An interesting dilemma for a company that supports athletes … what would you do?
I just read an article about how one of my sponsors, Clif Bar, decided to drop several of its sponsored athletes because the extreme sports they were pursuing were considered too risky and represented an activity with which the company did not want to be associated. This includes solo rock climbing without a rope (free-soloing) and base jumping.
Base jumping — not exactly risk-free …
Clif Bar’s logic is fairly straight-forward: these extreme athletes are increasingly under pressure to pursue even riskier stunts. Whether it’s their own personal decision or pressure from the culture of extreme sports — where athletes may feel the need to ‘push the envelope’ to grab their share of the media attention that their sponsors appreciate (or demand?) — is sort of a mute point. It happens and people die.
Clif Bar doesn’t want to support it anymore.
An interesting dilemma without an easy answer. Even one of the athletes accepted the decision.
You might like an interesting 4 minute NPR interview with the author of this article from the New York Times. The article basically says that people will continue to take these risks with or without sponsors (or with new sponsors. Think: Red Bull). Good point and hard to disagree with: risk-taking is a natural human instinct for many. But …
… in the end I think I agree with Clif. I like this quote from their statement:
We no longer feel good about benefiting from the risks athletes take … in a sport where there is no margin for error.
In the end, each side has to do what they think is best. Clif Bar, a company who places high value on social, environmental, and ethical values, doesn’t feel comfortable with this anymore. (I’m currently reading a top-selling book by Gary Erickson, founder of Clif Bar, who talks about the importance of following your values — good read).
What about Multisport?
Rappelling in China may not be entirely risk-free, but we do use a rope and back-up systems. The two racers in this picture (ironically from Team Red Bull) are not only connected to the rope, but also to each other.
Will I feel the same if Clif Bar applies this logic to multisport? Fair question. I would like to think that I would continue to pursue endurance sports, as it provides an inner satisfaction that makes me feel alive (perhaps not much different than how Alex H feels?).
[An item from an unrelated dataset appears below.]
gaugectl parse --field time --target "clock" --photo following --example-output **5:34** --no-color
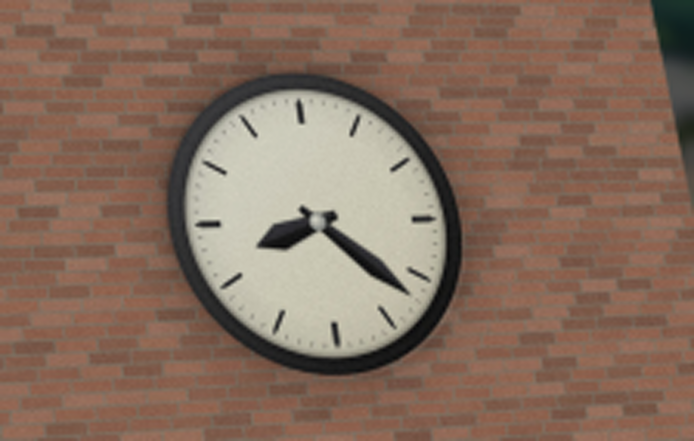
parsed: **8:22**
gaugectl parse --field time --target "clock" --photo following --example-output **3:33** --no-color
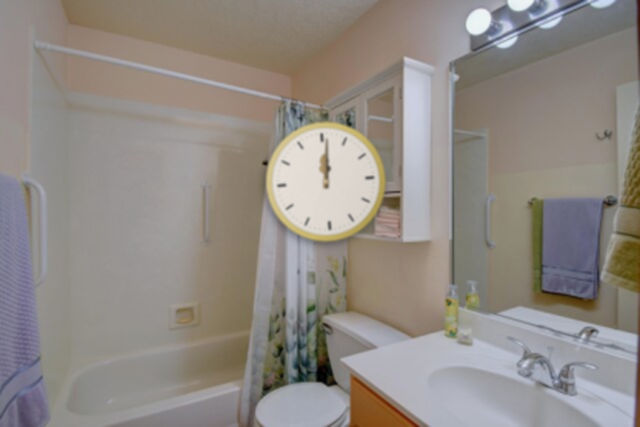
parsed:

But I would admittedly have trouble pursuing it on the same level I do now, which is certainly made possible by the support of my sponsors.
But I would also add that the risks I take look pretty marginal compared to free-soloing and base jumping … with a possible exception of the sleep deprived suffer-fests called adventure racing that I used to love, but no longer pursue
Follow your passion, but appreciate your sponsors.